No matter how you dress it up this game is sexist, with its lingering shots on Madison's behind and uncomfortable allusions to sexual violence. Being made to strip at gunpoint was presented in such a gross way I almost walked away from the game. The game had already made my eyes roll when you had to dance on a podium to gain a guy's attention and progress in the game. Now I'm not saying all art or media has to be politically correct, boundaries should be pushed - titillation and sleaze can work well. It's just a disparity between what this game presents itself, a thinking person's thriller, to the reality. It stopped me from enjoying the game, it took a layer of immersion away. And with a "game" which focuses on Quick Time Events, immersion and experience is paramount.

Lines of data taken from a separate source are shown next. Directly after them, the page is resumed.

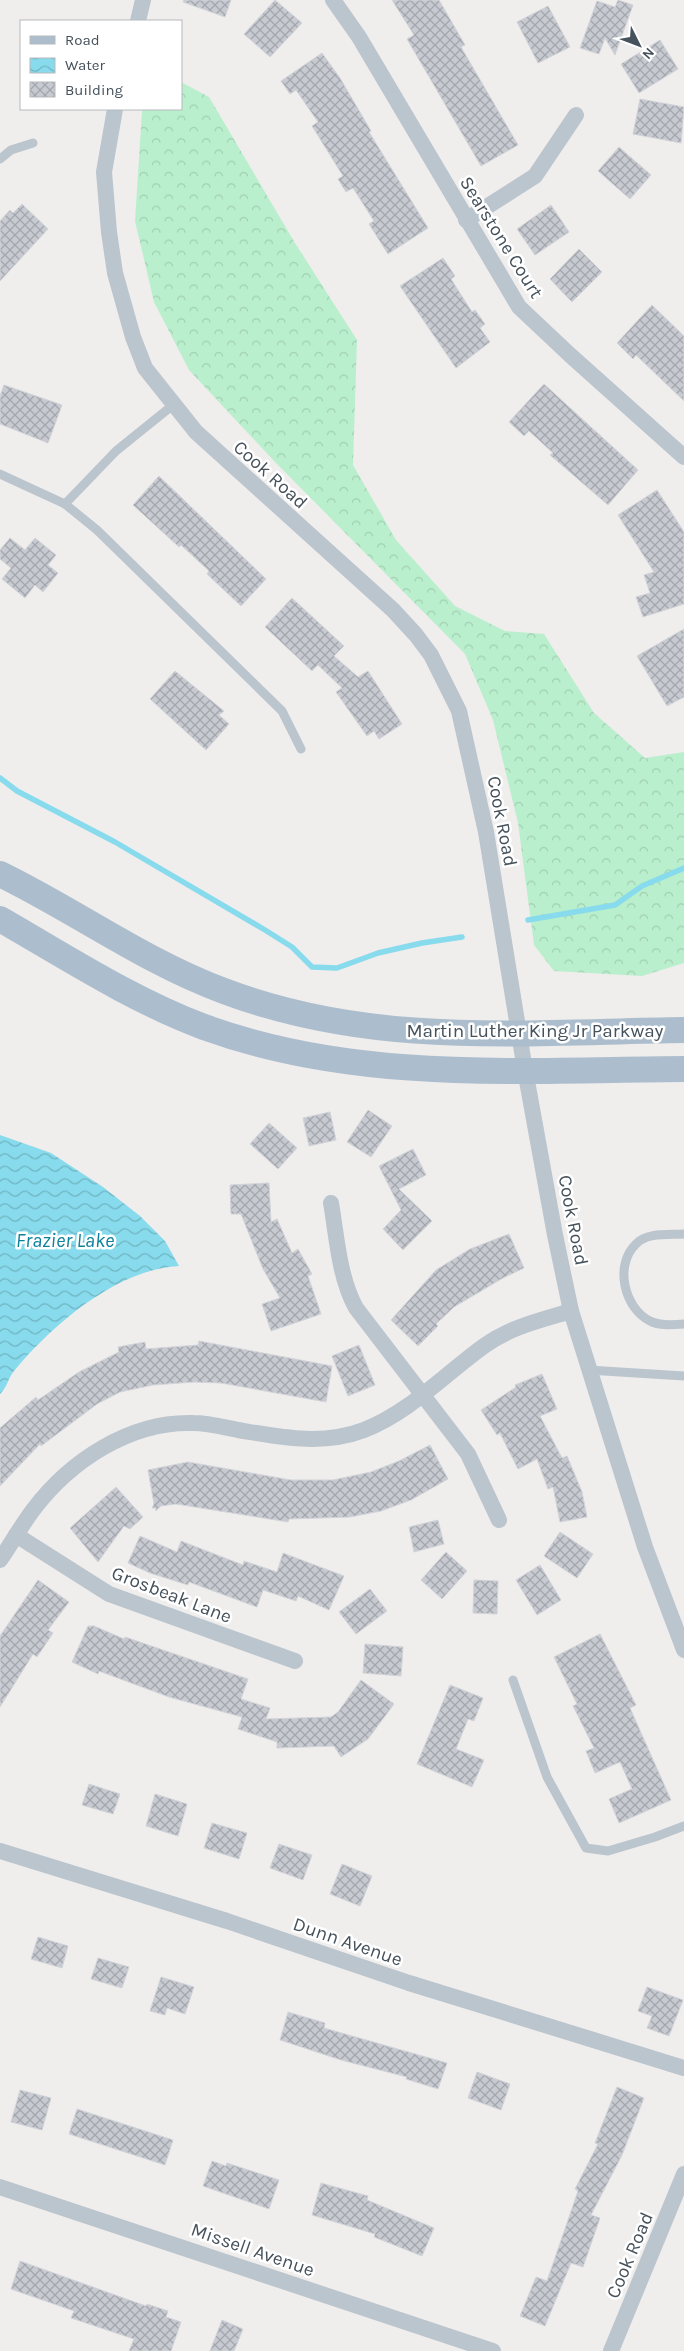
<svg xmlns="http://www.w3.org/2000/svg" width="684" height="2351" font-family="Karla,sans-serif">
  <style>
    .forest { fill: url(#forest-crowns) }
    .water { fill: url(#water-waves) }
    .lines { fill: none; stroke-linecap: round; stroke-linejoin: round }
    .stream { stroke: #87dbec; stroke-width: 5.5 }
    .building { fill: url(#building-cross-hatch); stroke: #d1d4d9 }
    .lane { stroke: #bbc5cd; stroke-width: 9 }
    .street { stroke: #bbc5cd; stroke-width: 16 }
    .primary { stroke: #acbecd; stroke-width: 26 }
    .labels { text-anchor: middle; stroke-width: 5; stroke-linejoin: round; paint-order: stroke }
    .street-label { font-size: 19px; fill: #45515b; stroke: #fff }
    .water-label { font-size: 20px; font-style: italic; fill: #0c819a; stroke: #fff }
  </style>
  <defs>
    <pattern id="forest-crowns" width="20" height="18" patternUnits="userSpaceOnUse" patternTransform="scale(1.25)"><rect width="20" height="18" fill="#baefcd"/><path d="M2 6a3 3 0 1 1 6 0M12 15a3 3 0 1 1 6 0" fill="none" stroke="#a1cfb2"/></pattern>
    <pattern id="water-waves" width="16" height="10" patternUnits="userSpaceOnUse" patternTransform="scale(1.25)"><rect width="16" height="10" fill="#87dbec"/><path d="M0 5q4-4 8 0t8 0" fill="none" stroke="#70b4c2"/></pattern>
    <pattern id="building-cross-hatch" width="8" height="8" patternUnits="userSpaceOnUse" patternTransform="scale(1.25)"><rect width="8" height="8" fill="#c7cad0"/><path d="M0 0l8 8M0 8l8-8" fill="none" stroke="#a3a6ac"/></pattern>
  </defs>
  <rect width="100%" height="100%" fill="#f0eded"/>
  <polygon class="forest" points="181,82 209,97 295,243 357,340 353,465 396,540 455,606 505,631 544,634 594,713 645,758 684,752 684,963 642,976 554,971 534,945 518,823 493,720 465,654 275,462 189,370 154,302 135,221 142,111 143,109 181,109"/>
  <path class="water" d="M 0,1135 L 51,1153 L 103,1187 L 140,1216 L 165,1241 L 179,1266 C 117,1269 52,1325 14,1371 C 8,1378 7,1388 0,1394 Z"/>
  <g class="lines">
    <g class="stream">
      <polyline points="0,778 17,791 115,842 265,930 292,947 312,967 337,968 378,953 422,943 462,937"/>
      <polyline points="528,920 615,905 642,886 684,868"/>
    </g>
  </g>
  <g class="building">
    <polygon points="184,0 231,0 225,17 183,2"/>
    <polygon points="275,0 302,23 270,57 244,34"/>
    <polygon points="392,0 439,0 465,45 461,47 518,145 481,166 407,39 414,35"/>
    <polygon points="618,0 633,5 615,55 605,38 599,54 580,48 597,1 615,7"/>
    <polygon points="548,6 570,47 538,63 517,22"/>
    <polygon points="660,40 678,69 639,93 621,64"/>
    <polygon points="322,53 340,78 371,131 369,132 428,228 388,254 369,224 374,221 353,188 346,192 338,179 343,176 312,126 318,122 296,90 290,94 281,81"/>
    <polygon points="640,99 684,107 681,143 633,134"/>
    <polygon points="619,147 651,175 630,199 598,171"/>
    <polygon points="22,204 48,229 0,281 0,221 10,210 13,213"/>
    <polygon points="551,205 569,232 535,255 517,229"/>
    <polygon points="579,249 602,272 572,302 550,279"/>
    <polygon points="443,258 455,276 451,279 472,312 475,310 485,324 480,328 490,342 456,368 400,286"/>
    <polygon points="652,305 684,336 684,401 636,355 633,359 617,343"/>
    <polygon points="544,384 638,470 608,505 550,455 553,453 529,431 524,436 509,422"/>
    <polygon points="4,385 62,405 48,443 0,424 0,396"/>
    <polygon points="159,476 266,579 241,606 207,574 209,571 181,545 179,547 133,505"/>
    <polygon points="657,490 684,532 684,604 643,617 636,597 650,593 644,575 654,572 618,515"/>
    <polygon points="10,538 25,550 35,538 56,555 48,565 58,573 43,592 35,585 25,598 2,579 11,568 0,559 0,550"/>
    <polygon points="292,598 344,646 334,656 358,677 368,671 402,724 379,739 374,731 367,736 336,692 342,688 318,665 312,671 265,627"/>
    <polygon points="684,629 684,697 667,706 637,656"/>
    <polygon points="175,671 224,711 219,715 229,724 206,750 150,699"/>
    <polygon points="368,1110 392,1126 371,1157 347,1142"/>
    <polygon points="330,1112 336,1140 309,1146 303,1118"/>
    <polygon points="269,1123 297,1148 278,1169 250,1144"/>
    <polygon points="413,1149 426,1175 399,1189 432,1221 403,1250 383,1229 401,1210 379,1166"/>
    <polygon points="269,1183 271,1222 277,1219 292,1253 298,1249 312,1274 308,1276 321,1314 271,1331 262,1304 280,1298 263,1269 241,1214 231,1214 230,1185"/>
    <polygon points="509,1234 524,1268 503,1278 454,1307 436,1324 438,1326 418,1346 391,1320 436,1270 470,1249"/>
    <polygon points="199,1341 332,1366 326,1402 221,1383 194,1382 153,1385 120,1392 97,1404 41,1446 40,1444 0,1486 0,1428 36,1397 38,1400 79,1372 119,1352 118,1347 145,1342 146,1349 198,1345"/>
    <polygon points="359,1345 375,1385 348,1396 332,1356"/>
    <polygon points="542,1374 557,1409 540,1416 562,1458 567,1456 582,1492 587,1517 560,1522 553,1487 548,1489 537,1459 518,1469 500,1433 497,1435 481,1410 516,1387 515,1385"/>
    <polygon points="430,1445 448,1479 411,1500 381,1511 350,1517 289,1519 288,1522 176,1504 161,1506 156,1511 155,1508 152,1508 154,1504 148,1470 188,1462 291,1480 333,1480 371,1472 399,1461"/>
    <polygon points="116,1487 143,1517 130,1529 124,1526 98,1562 70,1528"/>
    <polygon points="438,1520 444,1544 414,1552 409,1527"/>
    <polygon points="560,1532 593,1554 577,1578 544,1556"/>
    <polygon points="140,1536 177,1552 181,1541 243,1565 244,1561 277,1572 283,1553 344,1576 329,1610 298,1596 296,1601 263,1590 257,1607 189,1582 188,1585 150,1573 128,1563"/>
    <polygon points="446,1552 467,1571 442,1599 421,1580"/>
    <polygon points="540,1565 561,1600 537,1615 516,1580"/>
    <polygon points="38,1580 69,1602 48,1630 53,1633 37,1657 33,1654 0,1707 0,1636"/>
    <polygon points="474,1580 498,1581 497,1614 473,1613"/>
    <polygon points="370,1589 387,1611 356,1634 339,1612"/>
    <polygon points="88,1626 94,1626 124,1639 125,1637 248,1679 241,1699 270,1708 266,1719 331,1717 338,1712 361,1680 394,1704 368,1739 341,1757 334,1746 277,1748 277,1742 238,1729 242,1717 169,1697 99,1671 98,1674 72,1662"/>
    <polygon points="600,1634 636,1705 630,1708 671,1800 619,1823 609,1799 632,1789 620,1762 595,1773 586,1751 594,1748 573,1706 577,1704 554,1657"/>
    <polygon points="365,1644 403,1647 401,1676 363,1673"/>
    <polygon points="450,1685 483,1698 474,1721 468,1719 456,1749 484,1760 472,1787 417,1764"/>
    <polygon points="89,1784 120,1794 113,1814 82,1805"/>
    <polygon points="155,1794 187,1804 178,1836 146,1826"/>
    <polygon points="212,1823 247,1833 239,1859 204,1848"/>
    <polygon points="279,1844 312,1855 303,1880 270,1868"/>
    <polygon points="342,1864 372,1876 360,1906 330,1894"/>
    <polygon points="38,1937 68,1946 62,1968 31,1959"/>
    <polygon points="98,1958 129,1967 122,1988 91,1979"/>
    <polygon points="161,1977 194,1987 185,2014 167,2008 165,2015 150,2011"/>
    <polygon points="647,1987 683,2000 669,2036 647,2028 652,2016 638,2011"/>
    <polygon points="288,2012 325,2023 324,2028 447,2063 438,2089 406,2079 407,2077 341,2060 280,2040"/>
    <polygon points="477,2072 510,2084 501,2110 468,2098"/>
    <polygon points="617,2087 644,2098 622,2155 591,2215 600,2218 583,2267 571,2263 545,2326 520,2316 536,2277 547,2281 578,2191 575,2189 598,2144 595,2143"/>
    <polygon points="20,2090 51,2098 42,2130 11,2122"/>
    <polygon points="77,2109 173,2140 165,2165 69,2134"/>
    <polygon points="212,2161 226,2166 227,2163 279,2180 269,2209 203,2186"/>
    <polygon points="321,2183 368,2196 367,2200 434,2228 422,2256 374,2237 375,2234 312,2215"/>
    <polygon points="20,2261 146,2306 147,2304 168,2311 166,2317 181,2322 171,2351 129,2351 134,2339 71,2318 74,2311 11,2289"/>
    <polygon points="222,2320 243,2329 234,2351 210,2351"/>
  </g>
  <g class="lines">
    <g class="lane">
      <polyline points="0,159 11,150 33,143"/>
      <polyline points="0,474 65,504 97,530 282,711 301,749"/>
      <polyline points="65,504 116,451 173,405"/>
      <path d="M 684,1234 C 669,1235 647,1232 636,1244 C 614,1265 624,1308 650,1321 C 659,1326 673,1325 684,1324"/>
      <polyline points="588,1370 684,1376"/>
      <polyline points="513,1680 547,1777 586,1848 608,1851 655,1837 684,1826"/>
    </g>
    <g class="street">
      <polyline points="333,0 359,37 519,307 570,355 684,457"/>
      <polyline points="138,21 143,0"/>
      <polyline points="115,109 104,172 109,232 115,273 133,337 145,368 196,432 393,610 416,635 431,655 459,711 486,832 525,1070 555,1235 571,1311 645,1547 684,1650"/>
      <polyline points="466,220 535,176 576,115"/>
      <path d="M 331,1203 C 337,1238 339,1277 356,1308 L 468,1454 L 499,1520"/>
      <polyline points="16,1535 109,1594 295,1661"/>
      <path d="M 0,1560 C 11,1544 21,1526 33,1510 C 70,1461 130,1421 193,1423 C 208,1423 223,1427 238,1430 C 280,1437 322,1446 364,1430 C 410,1412 445,1374 484,1346 C 510,1327 541,1320 571,1311"/>
      <polyline points="0,1851 227,1921 409,1983 684,2068"/>
      <polyline points="0,2187 493,2351"/>
      <polyline points="611,2351 684,2174"/>
    </g>
    <g class="primary">
      <path d="M 0,874 C 76,911 145,962 224,991 C 376,1048 526,1032 684,1030"/>
      <path d="M 0,919 C 66,957 132,1000 204,1027 C 358,1083 523,1070 684,1069"/>
    </g>
  </g>
  <g class="labels">
    <g class="street-label">
      <text transform="translate(502 237) rotate(58)" y="7">Searstone Court</text>
      <text transform="translate(271 474) rotate(42)" y="7">Cook Road</text>
      <text transform="translate(503 821) rotate(79)" y="7">Cook Road</text>
      <text x="535" y="1037">Martin Luther King Jr Parkway</text>
      <text transform="translate(574 1220) rotate(79)" y="7">Cook Road</text>
      <text transform="translate(172 1594) rotate(21)" y="7">Grosbeak Lane</text>
      <text transform="translate(348 1941) rotate(19)" y="7">Dunn Avenue</text>
      <text transform="translate(253 2249) rotate(19)" y="7">Missell Avenue</text>
      <text transform="translate(629 2255) rotate(-67)" y="7">Cook Road</text>
    </g>
    <g class="water-label">
      <text x="65" y="1247">Frazier Lake</text>
    </g>
  </g>
  <rect x="20" y="20" width="162" height="90" fill="#ffffff" stroke="#b5b9bd"/>
  <rect x="30" y="36" width="25" height="8" fill="#acbecd" stroke="#b5b9bd"/>
  <text x="65" y="45" font-size="15" fill="#45515b">Road</text>
  <rect x="30" y="58" width="25" height="15" fill="url(#water-waves)" stroke="#b5b9bd"/>
  <text x="65" y="70" font-size="15" fill="#45515b">Water</text>
  <rect x="30" y="82" width="25" height="15" fill="url(#building-cross-hatch)" stroke="#b5b9bd"/>
  <text x="65" y="95" font-size="15" fill="#45515b">Building</text>
  <g transform="translate(639 45) rotate(132)" stroke="#ffffff" stroke-width="4" paint-order="stroke">
  <path d="M0-4L9 19L0 12L-9 19Z" fill="#45515b"/>
  <text y="-8" font-size="14" font-weight="bold" text-anchor="middle" fill="#45515b">N</text>
  </g>
</svg>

I quite enjoy playing as unlikeable protagonists, for me it was part of what made L.A. Noire enjoyable was that Cole Phelps was no Ed Exley of L.A. Confidential. But what felt wrong with Heavy Rain's Ethan Mars is that he was so overwrought and it was like David Cage desperately wanted you to side with him and feel what he was feeling, it just didn't work for me. Ethan wasn't compelling or even compellingly uncompelling. It felt like lazy shorthand, a guy who will do anything for his son. The over-the-top nature of the trials Ethan went through and his reactions also jarred with the realistic experience.

I could not help but think when playing through this game: "C'mon Quantic Dream - you're better than this!"